- The Energy Cloud
- Demand-Side Management
- Energy Efficiency
The New Energy Efficiency
Despite slow and steady market growth, Navigant Research has tracked an increase in merger and acquisition activity in the North American energy efficiency market. Recent developments in utility efficiency programs depart from the notion that energy efficiency is a feel-good way to shave down kilowatt-hour and therms usage. In fact, maturity in the North American energy efficiency programs are leading to the development of new business models that galvanize excitement (and enrollment) in utility energy efficiency programs and allow program implementers to remain competitive. Three of the major market trends analyzed in Navigant Research’s recent North American Utility Energy Efficiency Program Implementation report might help to explain recent market development.
Energy efficiency technologies continue to drop in price, allowing utilities to design energy efficiency portfolios that involve an expanded set of program management, analytical, and customer-facing technologies.
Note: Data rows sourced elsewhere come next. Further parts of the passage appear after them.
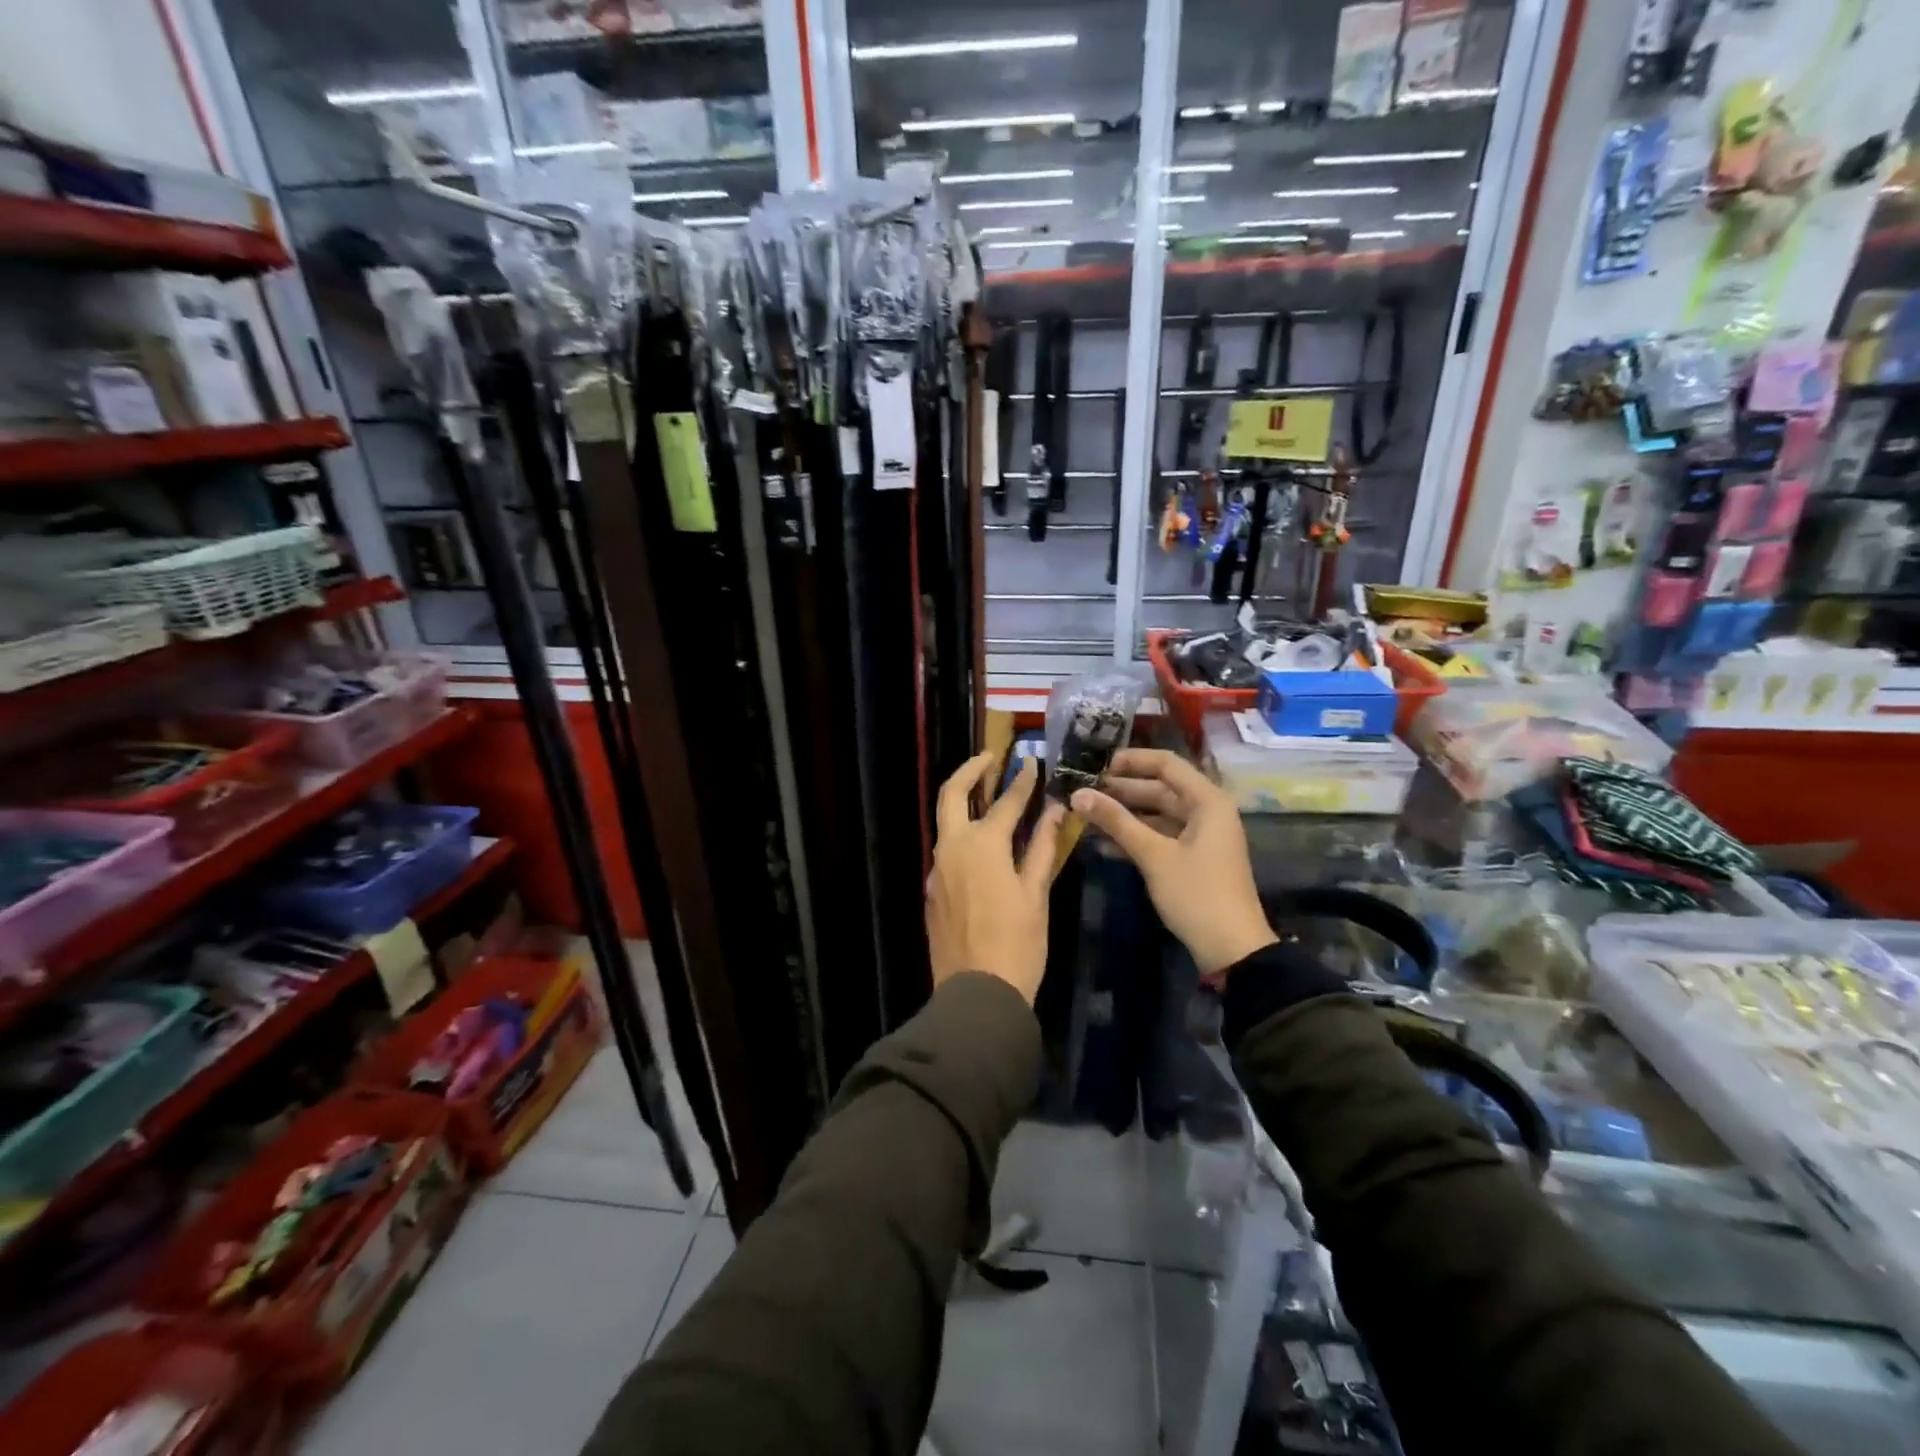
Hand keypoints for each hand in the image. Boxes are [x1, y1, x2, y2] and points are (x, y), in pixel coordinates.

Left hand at [926, 752, 1067, 1004]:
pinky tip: (980, 845)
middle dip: (970, 770)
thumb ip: (1043, 847)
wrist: (976, 994)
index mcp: (982, 845)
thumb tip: (1056, 811)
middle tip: (989, 758)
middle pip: (952, 795)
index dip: (1022, 781)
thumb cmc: (1017, 943)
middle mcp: (952, 848)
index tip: (1032, 763)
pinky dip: (960, 834)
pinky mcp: (931, 891)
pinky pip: (945, 851)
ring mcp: (936, 870)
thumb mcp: (1036, 894)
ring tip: (986, 793)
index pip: (1006, 802)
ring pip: (945, 822)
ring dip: (962, 801)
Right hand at [1071, 748, 1275, 978]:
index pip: (1166, 764)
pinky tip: (1102, 844)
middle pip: (1160, 788)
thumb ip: (1115, 821)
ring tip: (1086, 816)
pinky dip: (1135, 837)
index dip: (1130, 761)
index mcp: (1207, 801)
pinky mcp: (1193, 858)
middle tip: (1083, 792)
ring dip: (1124, 815)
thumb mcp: (1153, 855)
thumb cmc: (1196, 894)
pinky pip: (1161, 836)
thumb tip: (1078, 794)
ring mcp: (1201, 836)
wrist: (1232, 949)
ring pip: (1157, 814)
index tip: (1095, 766)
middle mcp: (1207, 811)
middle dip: (1121, 790)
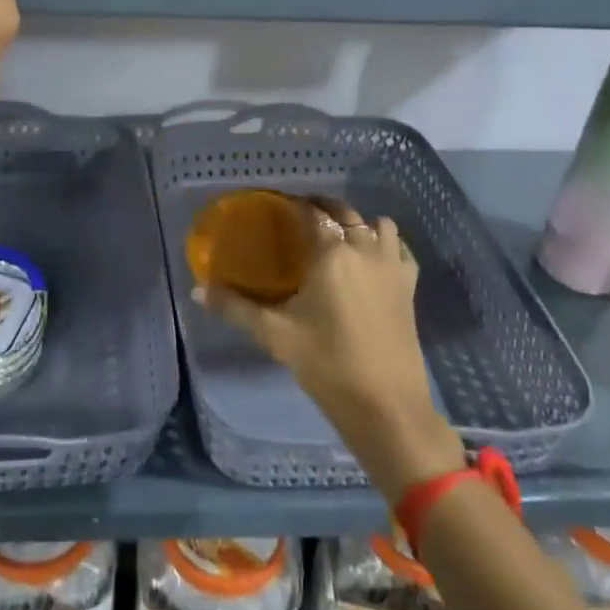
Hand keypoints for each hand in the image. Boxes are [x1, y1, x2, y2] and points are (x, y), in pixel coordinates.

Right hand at [195, 197, 462, 489]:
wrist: (386, 406)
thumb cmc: (327, 364)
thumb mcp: (275, 335)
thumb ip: (235, 308)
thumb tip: (198, 291)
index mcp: (331, 253)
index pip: (311, 211)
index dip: (295, 203)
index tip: (278, 206)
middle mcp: (364, 249)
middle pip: (344, 211)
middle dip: (322, 208)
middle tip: (300, 219)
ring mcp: (392, 266)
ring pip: (378, 224)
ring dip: (358, 223)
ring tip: (338, 237)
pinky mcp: (410, 286)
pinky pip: (401, 249)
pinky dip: (388, 244)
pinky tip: (374, 259)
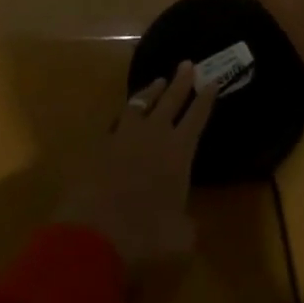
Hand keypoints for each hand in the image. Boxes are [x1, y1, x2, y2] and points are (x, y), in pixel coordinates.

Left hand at [55, 63, 214, 277]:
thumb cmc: (144, 237)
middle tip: (188, 63)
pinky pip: (116, 122)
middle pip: (171, 100)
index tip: (213, 80)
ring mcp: (123, 137)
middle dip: (182, 82)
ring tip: (159, 81)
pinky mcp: (98, 147)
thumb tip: (188, 225)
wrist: (91, 237)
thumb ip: (187, 226)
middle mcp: (153, 135)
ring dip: (152, 91)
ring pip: (141, 103)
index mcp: (178, 152)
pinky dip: (125, 115)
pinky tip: (125, 116)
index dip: (206, 99)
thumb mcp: (179, 239)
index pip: (197, 117)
Technological developments allow for increased targeting of energy efficiency to specific times of peak demand, more accurate program benchmarking, and higher rates of customer satisfaction. The installation of intelligent, efficient building technologies can boost real estate value and deliver high ROI.
Further, advanced data analytics are allowing utilities to target specific, harder-to-reach customer segments in specific geographies and at peak times of day. By targeting appropriate customer groups, utilities can increase the enrollment rate in their expanding suites of energy efficiency programs, and better use energy efficiency as a tool to bolster customer relationships.
Integration of Energy Efficiency with other Distributed Energy Resources
Silos between energy efficiency, distributed generation, demand response (DR), and grid modernization programs are collapsing. This causes more players in the energy efficiency landscape to looking to acquire the toolsets necessary to provide end-to-end solutions to potential customers. As energy efficiency is understood as an increasingly reliable tool in load curtailment portfolios, energy efficiency implementers are positioning themselves to integrate their energy efficiency with other distributed energy resources.
Utilities may take an interest in integrated energy efficiency, as they plan for future demand-side management programs. As energy efficiency becomes a tool for utility capacity, efficient loads will likely become the baseline for planning other utility programs, such as DR.
Third-Party Program Administration
As the efficiency regulatory landscape varies across North America, energy efficiency implementers are increasingly able to administer programs directly in some regions. As third-party program administration inherently takes place outside of utility control, implementers can increase the flexibility in which they contribute to reaching specific system-level efficiency goals. This flexibility can spur the adoption of more performance-based savings such as pay-for-performance contracting that boosts a program’s overall cost-effectiveness.